The new ‘Initiative for Biofertilizer Innovation and Science’ (IBIS) will catalyse the development and deployment of effective biofertilisers in the Global North and the Global South. The Novo Nordisk Foundation is co-funding the initiative with the Gates Foundation with a total of DKK 215 mio. allocated to the Technical University of Denmark (DTU) over the next five years.
The current reliance on synthetic fertilisers is a key limiting factor for further increasing global food production. With resource scarcity and significant environmental burden, it is necessary to realise the full potential of biofertilisers, and the key to accelerate the needed foundational scientific understanding requires collaboration between academia and industry.
By facilitating and increasing biofertiliser use, the IBIS initiative seeks to enhance sustainability in agriculture. To balance the environmental impact, biofertilisers, which are microorganisms that help plants absorb nutrients, offer a sustainable alternative. They can improve nitrogen and phosphorus uptake, reducing the reliance on synthetic fertilisers we have today.
“Microbial biofertilisers are vital for sustainable food production, but widespread adoption is still limited by scientific and technical gaps. Through IBIS, we will generate the knowledge, tools, and frameworks needed to enable public and private actors to identify, develop, and scale robust solutions tailored to local needs and agricultural practices.” Says Associate Professor Rasmus J.N. Frandsen, Director of IBIS.
The initiative will be housed by the DTU Department of Biotechnology and Biomedicine. “At DTU, we are proud to lead this global initiative and to foster the close collaboration between academia and industry that this challenge demands.” Rasmus ends.
A strong research base across the Global North and the Global South
IBIS will establish a comprehensive Open Innovation in Science funding program (OIS) to support the mission of IBIS to enable efficient development of local biofertiliser solutions. The funding program aims to establish an active research environment focused on foundational knowledge, tools, technologies, biological reference materials, and data sets, creating a global hub for stakeholders to find assistance, collaborators, partnerships, knowledge, and training.
“The IBIS project and IBIS OIS program are interconnected. The task is simply too complex for a single research group or company to solve alone, and this platform will enable collaboration between industry and academia.

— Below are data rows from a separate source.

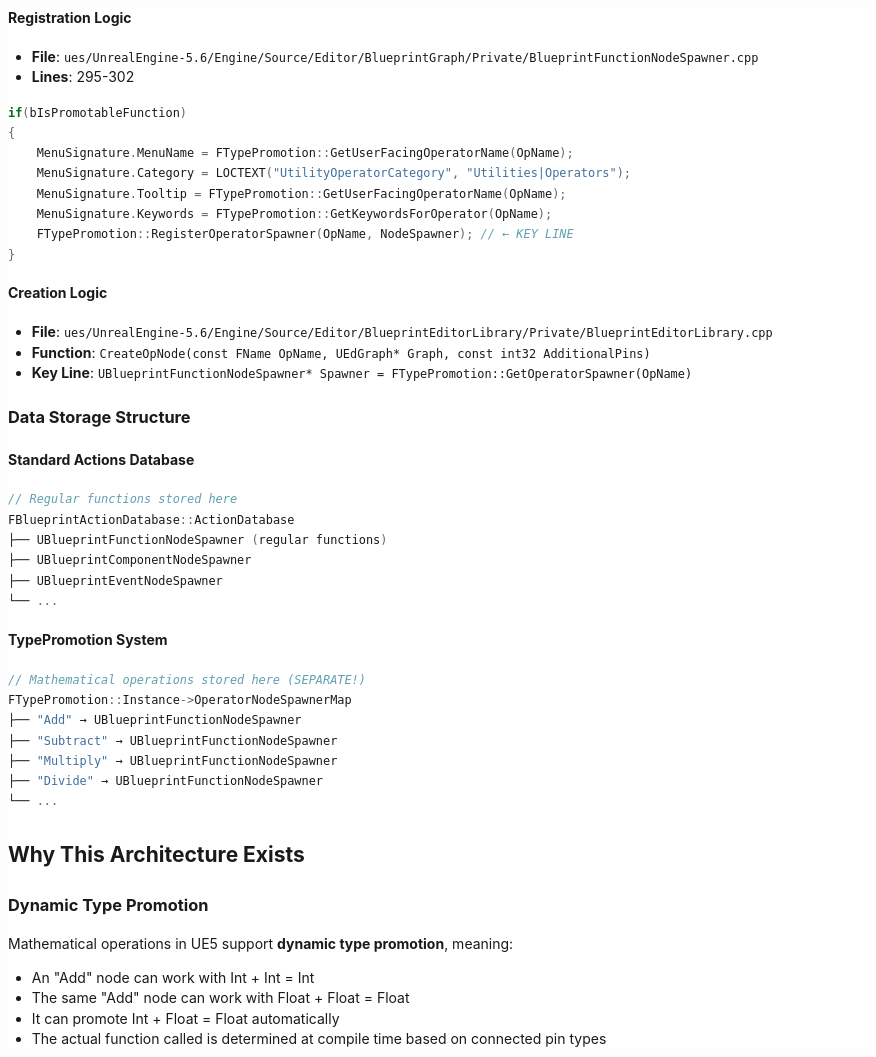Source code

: #### Registration Logic
- **File**: `ues/UnrealEngine-5.6/Engine/Source/Editor/BlueprintGraph/Private/BlueprintFunctionNodeSpawner.cpp`
- **Lines**: 295-302
```cpp
if(bIsPromotableFunction)
{
    MenuSignature.MenuName = FTypePromotion::GetUserFacingOperatorName(OpName);
    MenuSignature.Category = LOCTEXT("UtilityOperatorCategory", "Utilities|Operators");
    MenuSignature.Tooltip = FTypePromotion::GetUserFacingOperatorName(OpName);
    MenuSignature.Keywords = FTypePromotion::GetKeywordsForOperator(OpName);
    FTypePromotion::RegisterOperatorSpawner(OpName, NodeSpawner); // ← KEY LINE
}
```

#### Creation Logic
- **File**: `ues/UnrealEngine-5.6/Engine/Source/Editor/BlueprintEditorLibrary/Private/BlueprintEditorLibrary.cpp`
- **Function**: `CreateOpNode(const FName OpName, UEdGraph* Graph, const int32 AdditionalPins)`
- **Key Line**: `UBlueprintFunctionNodeSpawner* Spawner = FTypePromotion::GetOperatorSpawner(OpName)`

### Data Storage Structure

#### Standard Actions Database
```cpp
// Regular functions stored here
FBlueprintActionDatabase::ActionDatabase
├── UBlueprintFunctionNodeSpawner (regular functions)
├── UBlueprintComponentNodeSpawner
├── UBlueprintEventNodeSpawner
└── ...
```

#### TypePromotion System
```cpp
// Mathematical operations stored here (SEPARATE!)
FTypePromotion::Instance->OperatorNodeSpawnerMap
├── "Add" → UBlueprintFunctionNodeSpawner
├── "Subtract" → UBlueprintFunctionNodeSpawner
├── "Multiply" → UBlueprintFunctionNodeSpawner
├── "Divide" → UBlueprintFunctionNodeSpawner
└── ...
```

## Why This Architecture Exists

### Dynamic Type Promotion
Mathematical operations in UE5 support **dynamic type promotion**, meaning:
- An "Add" node can work with Int + Int = Int
- The same "Add" node can work with Float + Float = Float  
- It can promote Int + Float = Float automatically
- The actual function called is determined at compile time based on connected pin types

We want a platform, from which both researchers and companies can derive valuable input for the common good,” explains Mikkel Bülow Skovborg, Vice President of Innovation at the Novo Nordisk Foundation.
The initiative will establish a strong research base across the Global North and Global South, addressing key knowledge gaps in biofertiliser biology, field performance, and manufacturing. Essential for this will be the creation of an end-to-end development pipeline for testing and characterising biofertiliser candidates, standardising efficacy testing in labs, greenhouses, and field trials.

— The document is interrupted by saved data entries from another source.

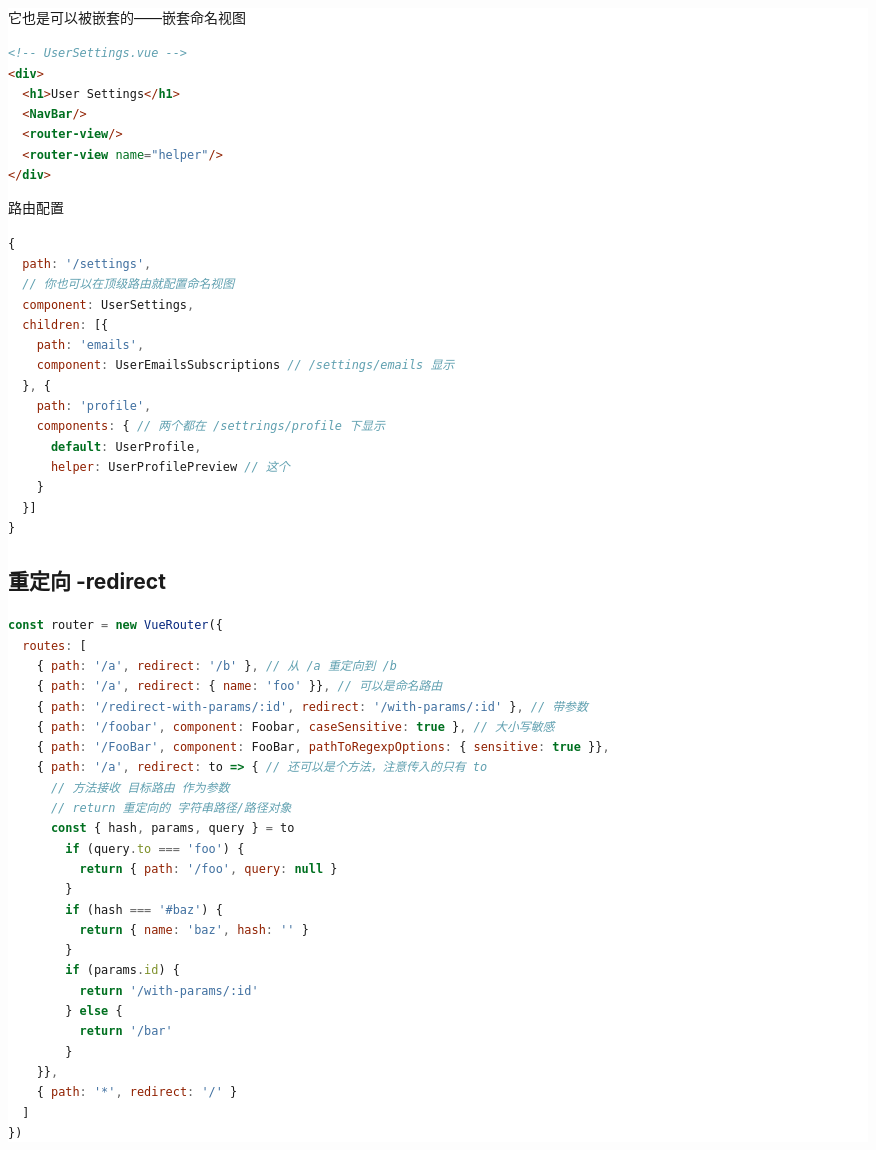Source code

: 它也是可以被嵌套的——嵌套命名视图

```html
<!-- UserSettings.vue -->
<div>
  <h1>User Settings</h1>
  <NavBar/>
  <router-view/>
  <router-view name="helper"/>
</div>
```

路由配置

```js
{
  path: '/settings',
  // 你也可以在顶级路由就配置命名视图
  component: UserSettings,
  children: [{
    path: 'emails',
    component: UserEmailsSubscriptions // /settings/emails 显示
  }, {
    path: 'profile',
    components: { // 两个都在 /settrings/profile 下显示
      default: UserProfile,
      helper: UserProfilePreview // 这个
    }
  }]
}
```

## 重定向 -redirect

```js
const router = new VueRouter({
  routes: [
    { path: '/a', redirect: '/b' }, // 从 /a 重定向到 /b
    { path: '/a', redirect: { name: 'foo' }}, // 可以是命名路由
    { path: '/redirect-with-params/:id', redirect: '/with-params/:id' }, // 带参数
    { path: '/foobar', component: Foobar, caseSensitive: true }, // 大小写敏感
    { path: '/FooBar', component: FooBar, pathToRegexpOptions: { sensitive: true }}, 
    { path: '/a', redirect: to => { // 还可以是个方法，注意传入的只有 to
      // 方法接收 目标路由 作为参数
      // return 重定向的 字符串路径/路径对象
      const { hash, params, query } = to
        if (query.to === 'foo') {
          return { path: '/foo', query: null }
        }
        if (hash === '#baz') {
          return { name: 'baz', hash: '' }
        }
        if (params.id) {
          return '/with-params/:id'
        } else {
          return '/bar'
        }
    }},
    { path: '*', redirect: '/' }
  ]
})
```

“The IBIS initiative aligns perfectly well with supporting society in the green transition. IBIS represents an important step towards promoting high-yield sustainable agriculture by creating the foundation for reliable biofertiliser solutions that benefit both small farmers and large agricultural operations worldwide,” adds Claus Felby, Vice President of Agri-Food at the Novo Nordisk Foundation.
The IBIS partners are:
• Technical University of Denmark (Denmark)
• University of Copenhagen (Denmark)
• Tamil Nadu Agricultural University (India)
• Council for Scientific and Industrial Research (South Africa)
• Aarhus University (Denmark)
The partners will form two global teams across three regions, one focusing on the manufacturing of whole cell-based biofertiliser solutions and the second one focusing on the agronomy and field performance of biofertiliser solutions.